- cross-posted to:
- housing_bubble_2@lemmy.world
- citylife@beehaw.org
- urbanism@hexbear.net
- cross-posted to:
- housing_bubble_2@lemmy.world
- citylife@beehaw.org
- urbanism@hexbear.net
The End of Airbnb in New York::Thousands of Airbnbs and other short-term rentals are expected to disappear from rental platforms as New York City begins enforcing tight restrictions.
In my experience over the last two years hotels are either same price OR less expensive due to AirBnBs bait and switch pricing. The taxes, cleaning fees, and random add ons are absurd.

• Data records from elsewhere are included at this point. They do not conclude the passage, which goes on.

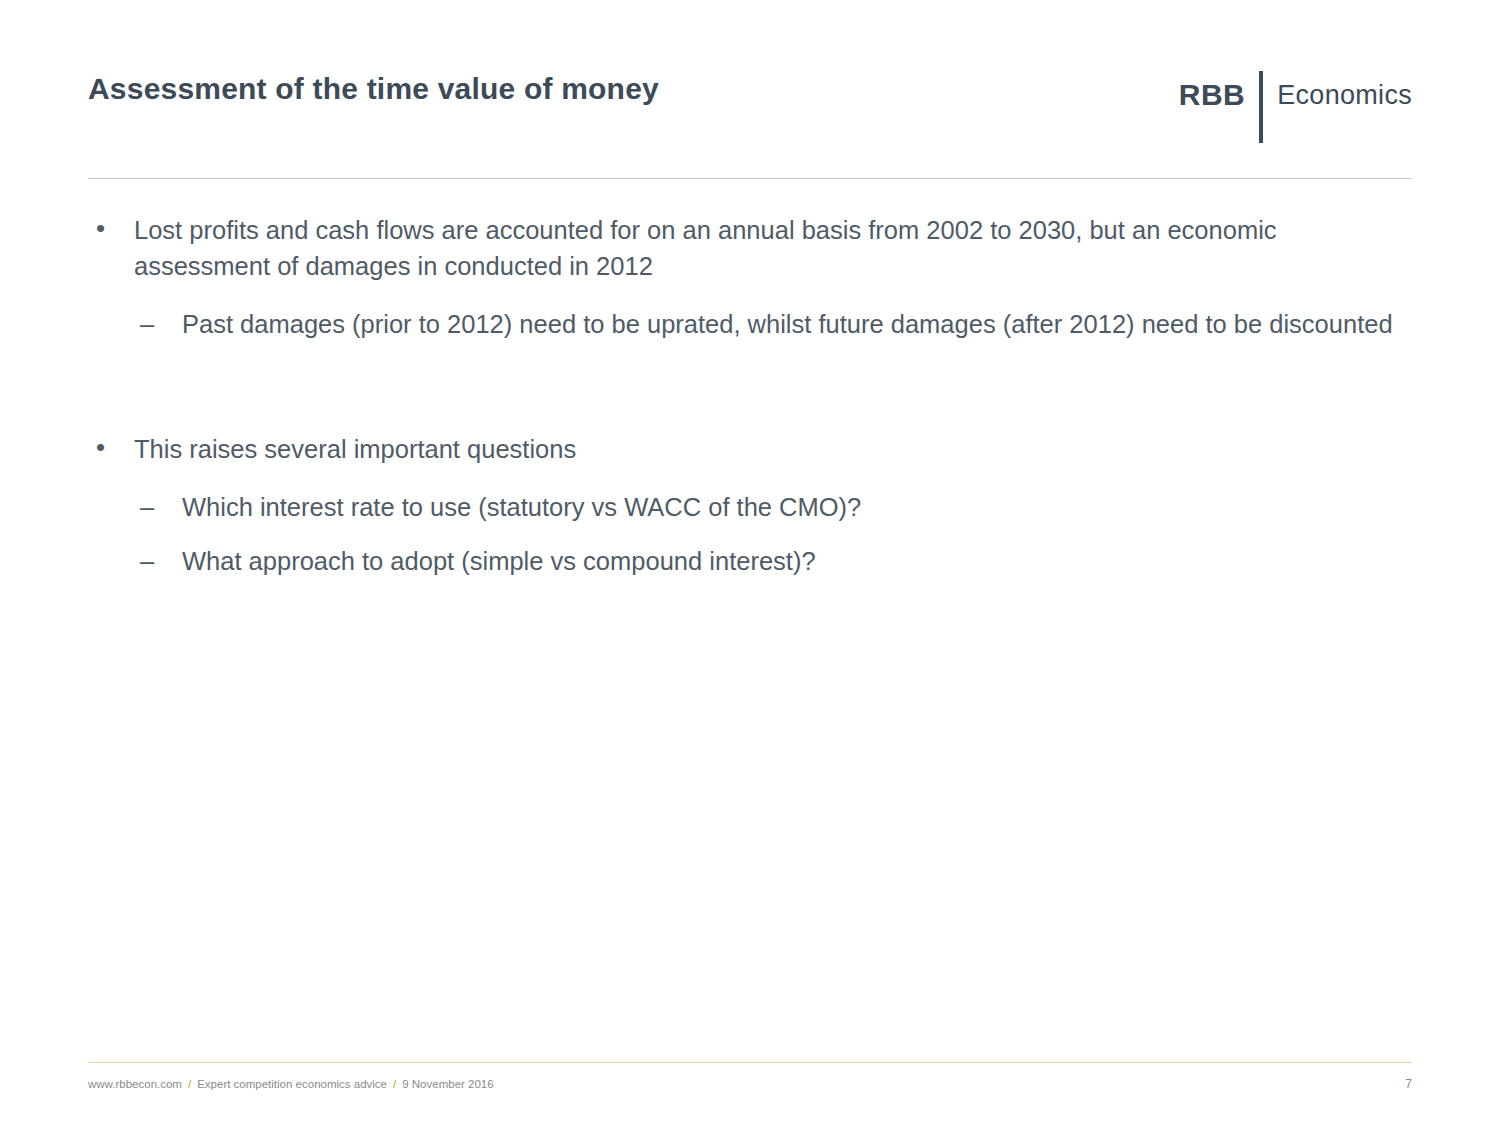Assessment of the time value of money
RBB Economics
Lost profits and cash flows are accounted for on an annual basis from 2002 to 2030, but an economic assessment of damages in conducted in 2012
Past damages (prior to 2012) need to be uprated, whilst future damages (after 2012) need to be discounted
This raises several important questions
Which interest rate to use (statutory vs WACC of the CMO)?
What approach to adopt (simple vs compound interest)?
www.rbbecon.com/Expert competition economics advice/9 November 2016
7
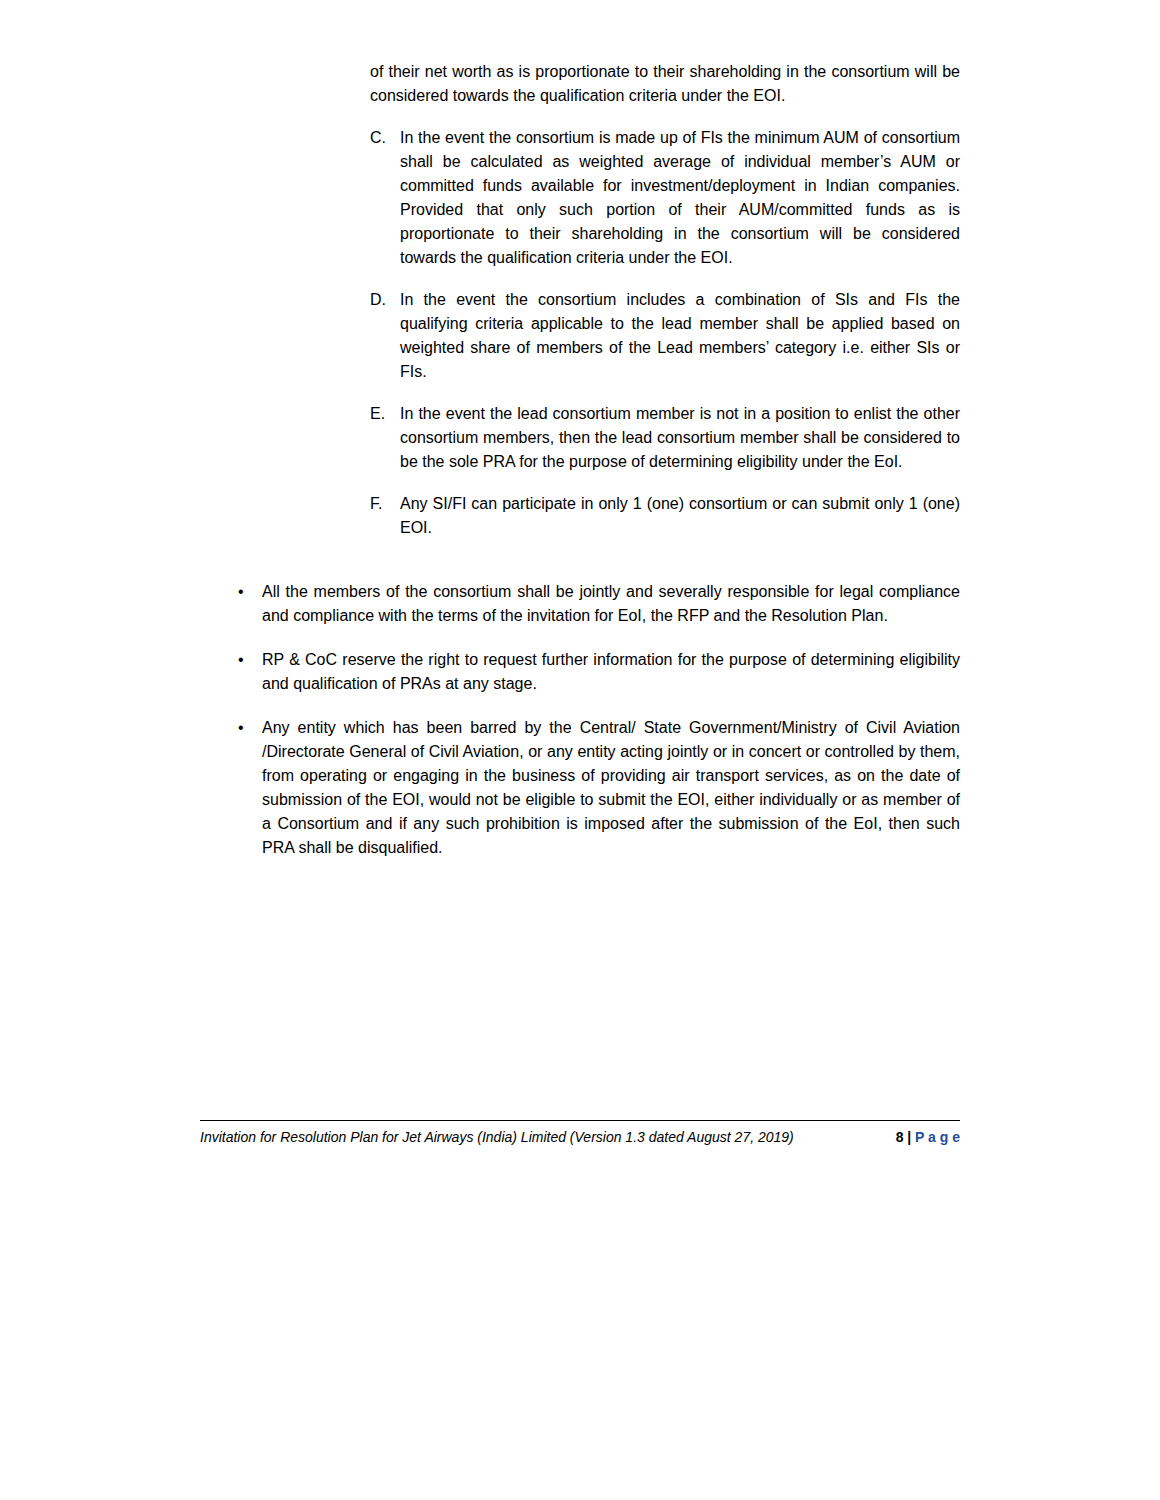of their net worth as is proportionate to their shareholding in the consortium will be considered towards the qualification criteria under the EOI.
C. In the event the consortium is made up of FIs the minimum AUM of consortium shall be calculated as weighted average of individual member’s AUM or committed funds available for investment/deployment in Indian companies. Provided that only such portion of their AUM/committed funds as is proportionate to their shareholding in the consortium will be considered towards the qualification criteria under the EOI.
D. In the event the consortium includes a combination of SIs and FIs the qualifying criteria applicable to the lead member shall be applied based on weighted share of members of the Lead members’ category i.e. either SIs or FIs.
E. In the event the lead consortium member is not in a position to enlist the other consortium members, then the lead consortium member shall be considered to be the sole PRA for the purpose of determining eligibility under the EoI.
F. Any SI/FI can participate in only 1 (one) consortium or can submit only 1 (one) EOI.
All the members of the consortium shall be jointly and severally responsible for legal compliance and compliance with the terms of the invitation for EoI, the RFP and the Resolution Plan.
RP & CoC reserve the right to request further information for the purpose of determining eligibility and qualification of PRAs at any stage.
Any entity which has been barred by the Central/ State Government/Ministry of Civil Aviation /Directorate General of Civil Aviation, or any entity acting jointly or in concert or controlled by them, from operating or engaging in the business of providing air transport services, as on the date of submission of the EOI, would not be eligible to submit the EOI, either individually or as member of a Consortium and if any such prohibition is imposed after the submission of the EoI, then such PRA shall be disqualified.
Invitation for Resolution Plan for Jet Airways (India) Limited (Version 1.3 dated August 27, 2019) 8 | P a g e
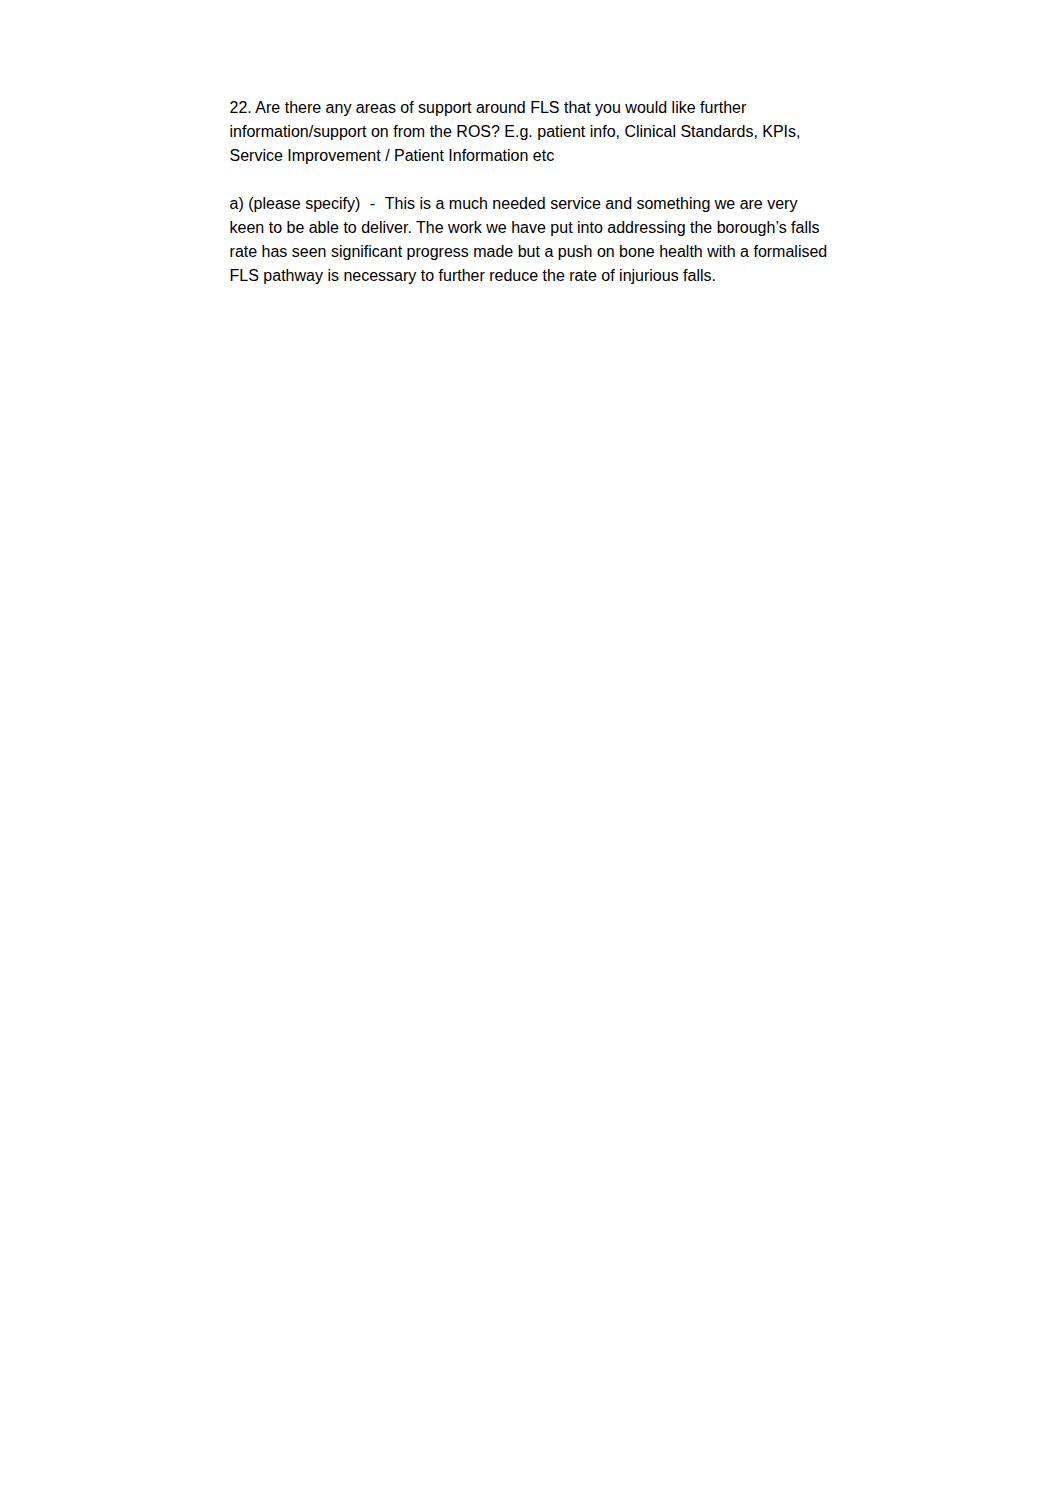22. Are there any areas of support around FLS that you would like further information/support on from the ROS? E.g. patient info, Clinical Standards, KPIs, Service Improvement / Patient Information etc
a) (please specify)-This is a much needed service and something we are very keen to be able to deliver. The work we have put into addressing the borough’s falls rate has seen significant progress made but a push on bone health with a formalised FLS pathway is necessary to further reduce the rate of injurious falls.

In a recent example, staying at some Yurt for three days was $248. After taxes and fees it was around $515. Like wtf?!
I’m at the point where even if the pricing was flat, a hotel is 10X less hassle to deal with than AirBnB.
Airbnb was nice when it was just a way to rent someone’s extra bedroom for the night. I’ve met some amazing people this way.
Is couchsurfing still a thing?
it requires a paid subscription now, it’s not outrageously priced but it feels like it kind of goes against the ethos, and a lot of people have moved to alternatives like bewelcome
I honestly have no idea.
Gotta wonder if the competition from airbnb kept hotel prices lower. I do agree with you though.
I don’t think that really contradicts what they said though. It doesn’t matter which is more expensive, they both exist within the same market and removing supply will make what remains more expensive.
Then the change is working as intended - residential buildings should never have been pulled from the rental market to compete with hotels.
Kinda related I stopped renting cars many years ago because of this stuff. The price says X amount of dollars a day, the bill says 2X.
Rent via Costco. Somehow the prices your quoted is what you pay when you show up.